**What to produce**
Print verbatim the lines of the entries from the one containing "Jijyu-in Temple" to the last, inclusive, and no others.

**Extracted entries**

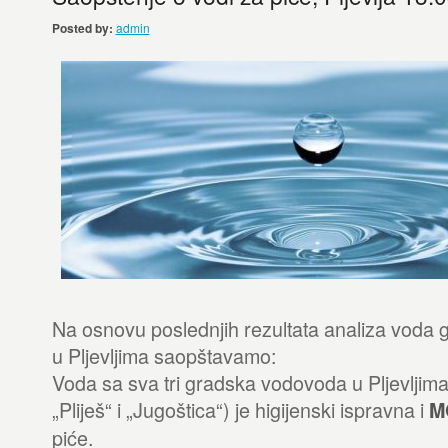
Posted by:
admin
Na osnovu poslednjih rezultata analiza voda
u Pljevljima saopštavamo:
Voda sa sva tri gradska vodovoda u Pljevljima
„Pliješ“ i „Jugoštica“) je higijenski ispravna i
M
piće.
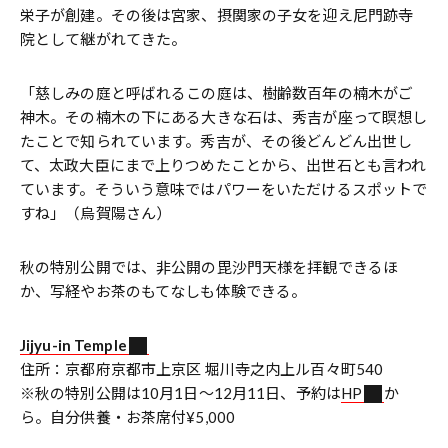
栄子が創建。その後は宮家、摂関家の子女を迎え尼門跡寺
院として継がれてきた。
「慈しみの庭と呼ばれるこの庭は、樹齢数百年の楠木がご
神木。その楠木の下にある大きな石は、秀吉が座って瞑想し
たことで知られています。秀吉が、その後どんどん出世し
て、太政大臣にまで上りつめたことから、出世石とも言われ
ています。そういう意味ではパワーをいただけるスポットで
すね」（烏賀陽さん）
秋の特別公開では、非公開の毘沙門天様を拝観できるほ
か、写経やお茶のもてなしも体験できる。
Jijyu-in Temple
住所：京都府京都市上京区 堀川寺之内上ル百々町540
※秋の特別公開は10月1日～12月11日、予約は
HP
か
ら。自分供養・お茶席付¥5,000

**Output**
Jijyu-in Temple
住所：京都府京都市上京区 堀川寺之内上ル百々町540
※秋の特別公開は10月1日～12月11日、予約は
HP
か
ら。自分供養・お茶席付¥5,000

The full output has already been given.